Up until now, we’ve looked at indicators that mainly focus on catching the beginning of new trends. Although it is important to be able to identify new trends, it is equally important to be able to identify where a trend ends. After all, what good is a well-timed entry without a well-timed exit?
One indicator that can help us determine where a trend might be ending is the Parabolic SAR (Stop And Reversal). A Parabolic SAR places dots, or points, on a chart that indicate potential reversals in price movement.
From the image above, you can see that the dots shift from being below the candles during the uptrend to above the candles when the trend reverses into a downtrend.
How to Trade Using Parabolic SAR
The nice thing about the Parabolic SAR is that it is really simple to use. We mean REALLY simple.
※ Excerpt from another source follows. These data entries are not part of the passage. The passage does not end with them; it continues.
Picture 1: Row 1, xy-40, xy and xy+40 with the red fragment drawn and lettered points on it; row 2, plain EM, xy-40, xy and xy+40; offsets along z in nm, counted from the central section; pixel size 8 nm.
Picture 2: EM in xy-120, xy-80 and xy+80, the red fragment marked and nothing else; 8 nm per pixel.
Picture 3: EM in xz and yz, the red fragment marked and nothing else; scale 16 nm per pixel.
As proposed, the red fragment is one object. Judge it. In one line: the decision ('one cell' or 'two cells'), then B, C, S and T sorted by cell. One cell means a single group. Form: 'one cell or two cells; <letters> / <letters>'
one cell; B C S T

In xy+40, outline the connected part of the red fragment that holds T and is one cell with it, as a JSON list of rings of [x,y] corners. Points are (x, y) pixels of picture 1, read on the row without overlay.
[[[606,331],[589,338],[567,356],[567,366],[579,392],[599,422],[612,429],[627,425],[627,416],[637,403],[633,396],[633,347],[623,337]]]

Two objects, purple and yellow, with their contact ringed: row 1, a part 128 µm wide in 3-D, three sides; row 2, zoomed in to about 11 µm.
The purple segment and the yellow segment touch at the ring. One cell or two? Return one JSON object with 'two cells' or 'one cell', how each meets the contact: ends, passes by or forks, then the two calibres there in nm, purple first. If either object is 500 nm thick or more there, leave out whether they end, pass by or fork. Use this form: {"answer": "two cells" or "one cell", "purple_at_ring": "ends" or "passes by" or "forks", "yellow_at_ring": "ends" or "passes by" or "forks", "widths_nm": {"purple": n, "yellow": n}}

Basically, when the dots are below the candles, it is a buy signal.
When the dots are above the candles, it is a sell signal.
Yes, we thought so.
This is probably the easiest indicator to interpret because it assumes that the price is either going up or down. With that said, this tool is best used in markets that are trending, and that have long rallies and downturns.
You DON’T want to use this tool in a choppy market where the price movement is sideways.
Using Parabolic SAR to exit trades
You can also use Parabolic SAR to help you determine whether you should close your trade or not.
Check out how the Parabolic SAR worked as an exit signal in EUR/USD’s daily chart above.
When EUR/USD started sliding down in late April, it seemed like it would just keep droppin’ like it’s hot. A trader who was able to short this pair has probably wondered how low it can go.
In early June, three dots formed at the bottom of the price, suggesting that the downtrend was over and that it was time to exit those shorts.
If you stubbornly decided to hold on to that trade thinking that EUR/USD would resume its drop, you would’ve probably erased all those winnings since the pair eventually climbed back near 1.3500.